On the flip side, we have one 20mm grenade round for comparison, for the XM29 SABR, the M1018 HEAB cartridge.That launches a 160 gram projectile at a speed estimated at around 320 m/s and 6040 ft-lbs of energy. In comparison, it would penetrate 49 inches of gelatin and disrupt 296 cubic inches. It has a blast radius of 5 meters, but is filled with thousands of shards of shrapnel in that area, making it both more likely to injure and less likely to kill.
 

Dana_Jorgensen said:
Okay, we're still talking WW2. They'd be cannon rounds. The 20 x 82mm MG151 cartridge developed by Mauser in the 30's to be precise. 110 gram projectile moving at 720 m/s with 21,030 ft lbs of energy. Without exploding, it would penetrate 110 inches of ballistic gelatin and disrupt 1030 cubic inches of material. At 18 inches depth for the average torso, the round could potentially slam its way through as many as six troops. They were originally designed to work as armor piercing anti-tank munitions, but were modified for anti-aircraft use, resulting in a large blast radius of 15 or 20 meters, filled with fewer but larger fragments of shrapnel, to better damage aircraft skins. So on personnel, these rounds would likely hit a target and detonate within the body or after passing through the body, either way making a complete mess. If it manages to pass through a body before detonating, then it would also stand a fair chance of critically or mortally wounding anyone within 10 or 15 meters, as well.
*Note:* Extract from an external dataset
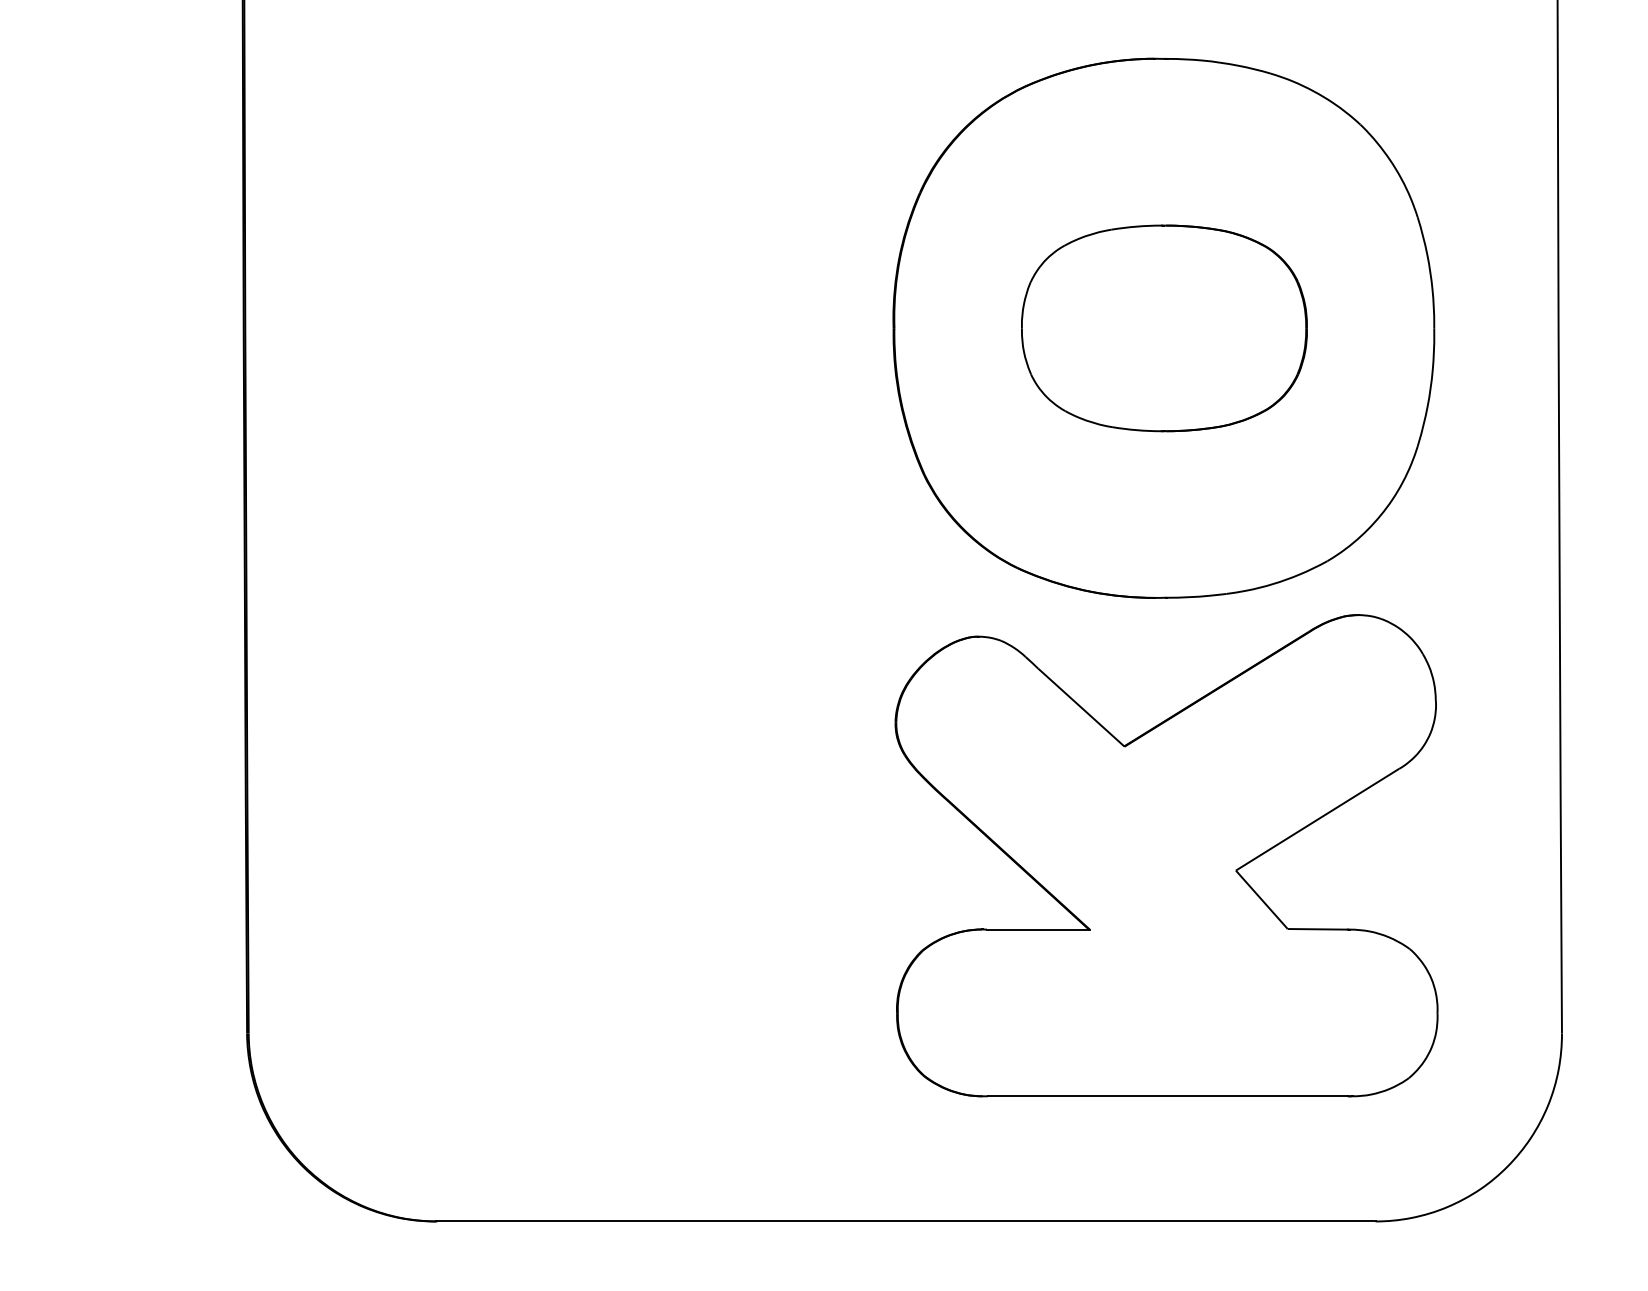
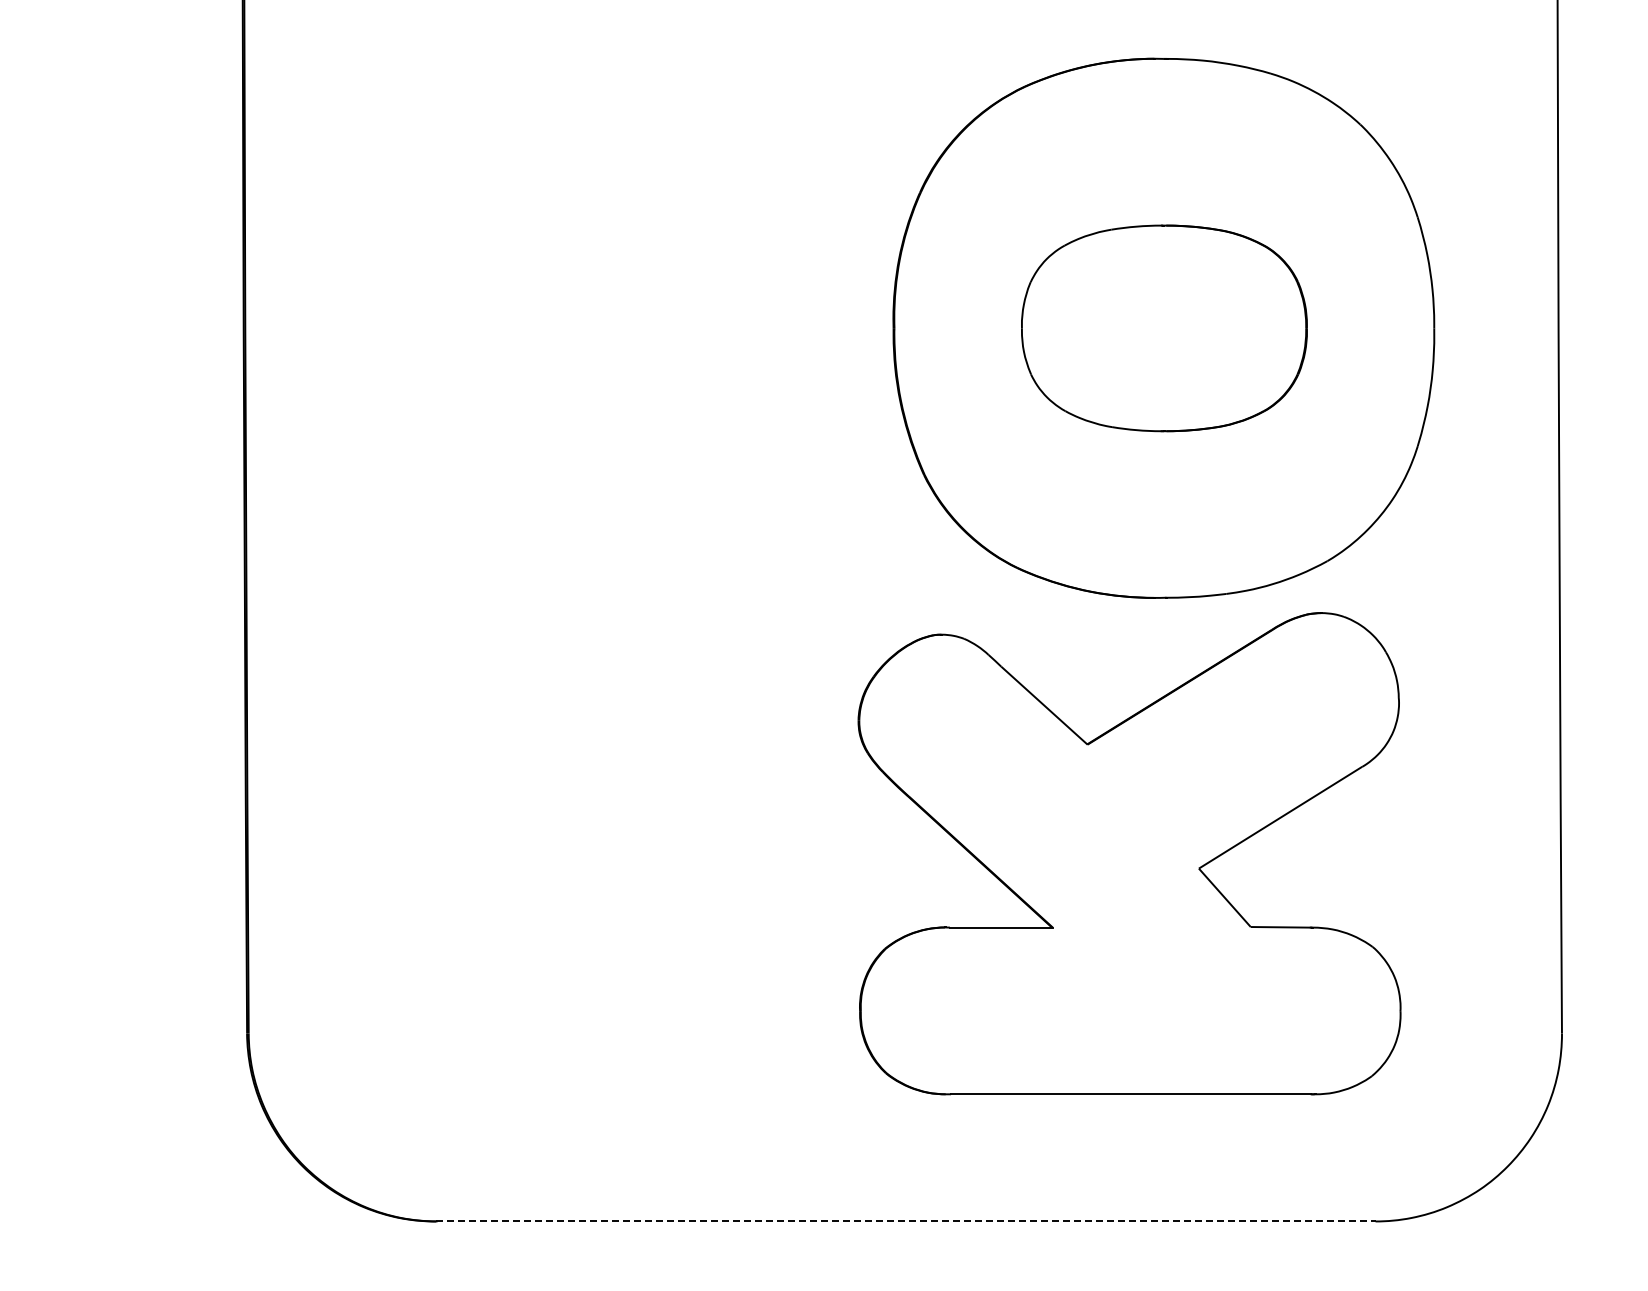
part at (1166, 855) position: (1166, 855) -> (1129, 853)
line at (905, 1221): solid -> dashed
On the flip side, we have one 20mm grenade round for comparison, for the XM29 SABR, the M1018 HEAB cartridge.That launches a 160 gram projectile at a speed estimated at around 320 m/s and 6040 ft-lbs of energy. In comparison, it would penetrate 49 inches of gelatin and disrupt 296 cubic inches. It has a blast radius of 5 meters, but is filled with thousands of shards of shrapnel in that area, making it both more likely to injure and less likely to kill.
Oh, BTW, a belated thanks for this info Dana.
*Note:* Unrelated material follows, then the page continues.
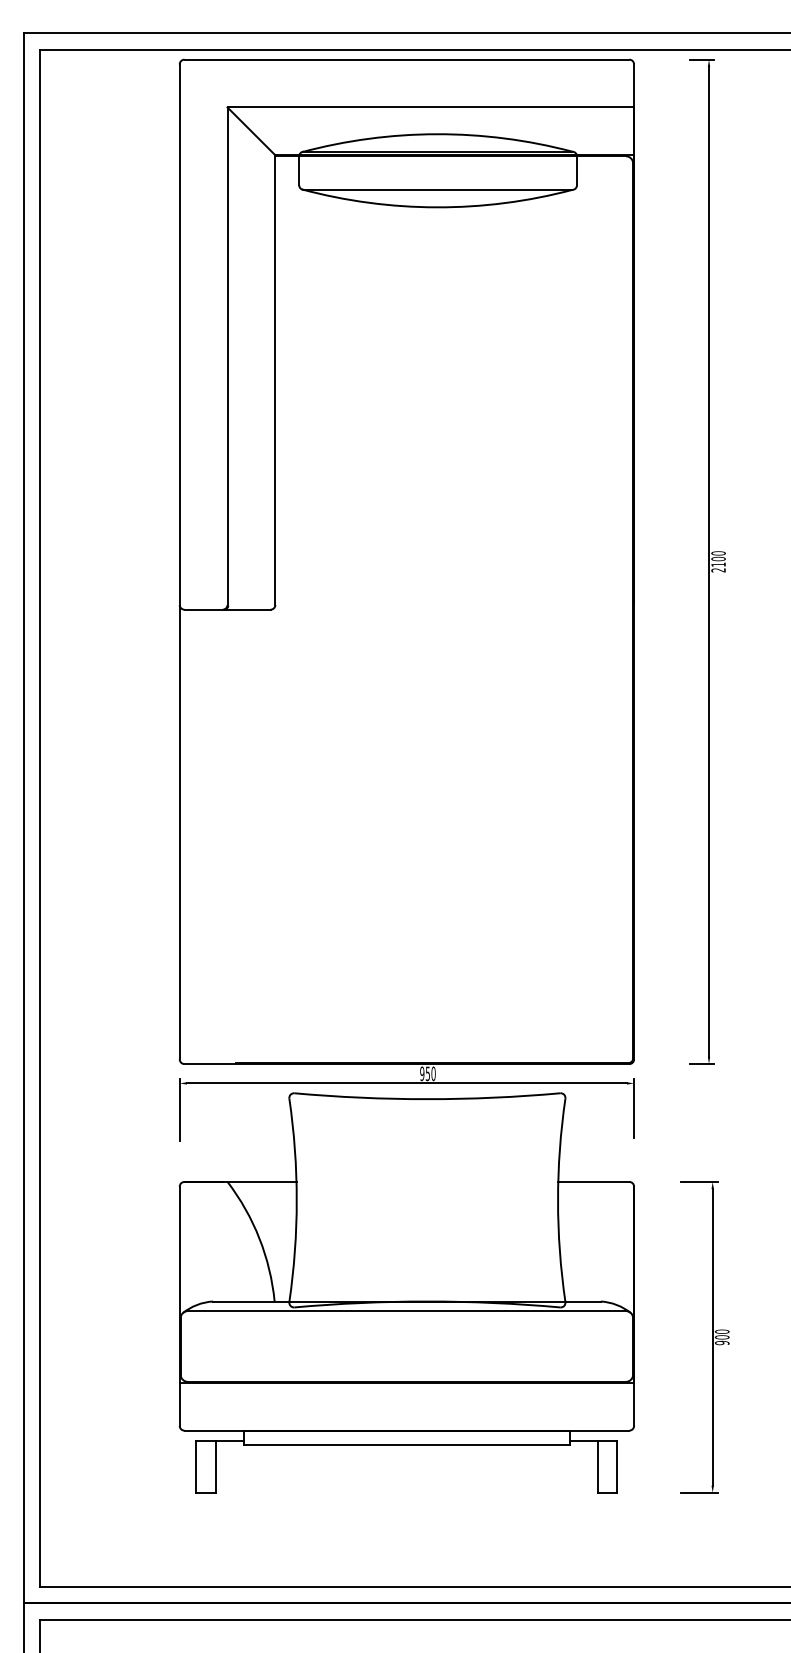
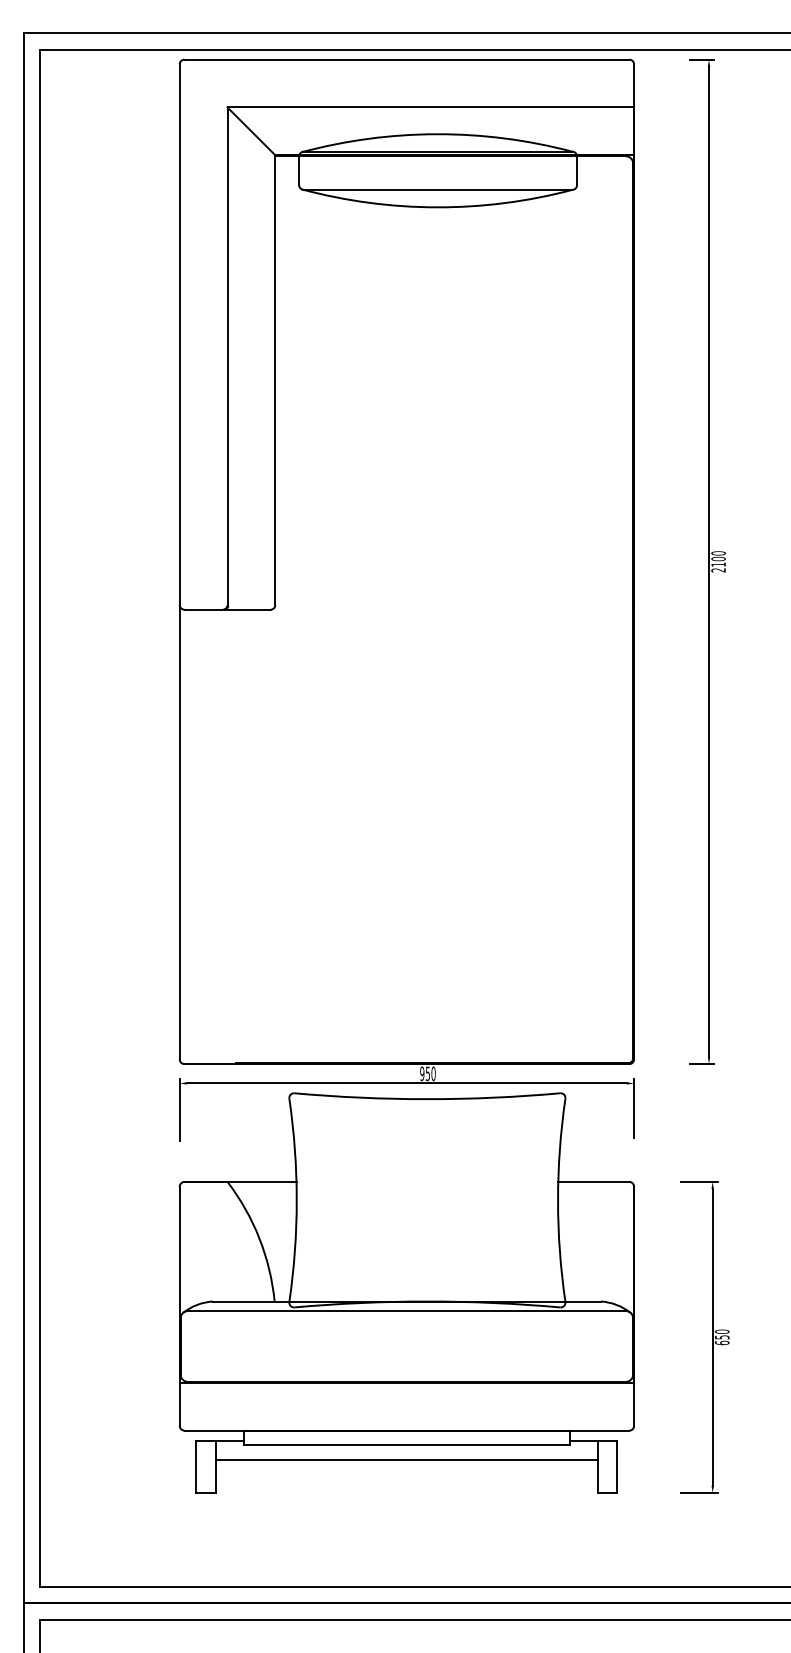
text at (722, 1340): 900 -> 650
line at (406, 1460): none -> present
I recently was running a WWII Supers game, and the player's C-47 was torn up by one of these, got another one turned on them while they were parachuting and then while on the ground. I loved it, they... not so much :)
 

Okay Ledded, now that you've wet my appetite, when am I going to read the story hour?

I am thinking of buying Hell on Earth for my own twisted WWII ideas. I have all the Weird War II stuff and really like what they have done, especially the dogfight rules. At this point, I have no complaints with the firearms rules in d20 Modern. I think I will use them in my WWII jaunt.

Dana you mentioned Bloodstone did some tweaking with the firearms rules, breaking them. What exactly did they change? Are their vehicle rules broken too? How is the arial combat?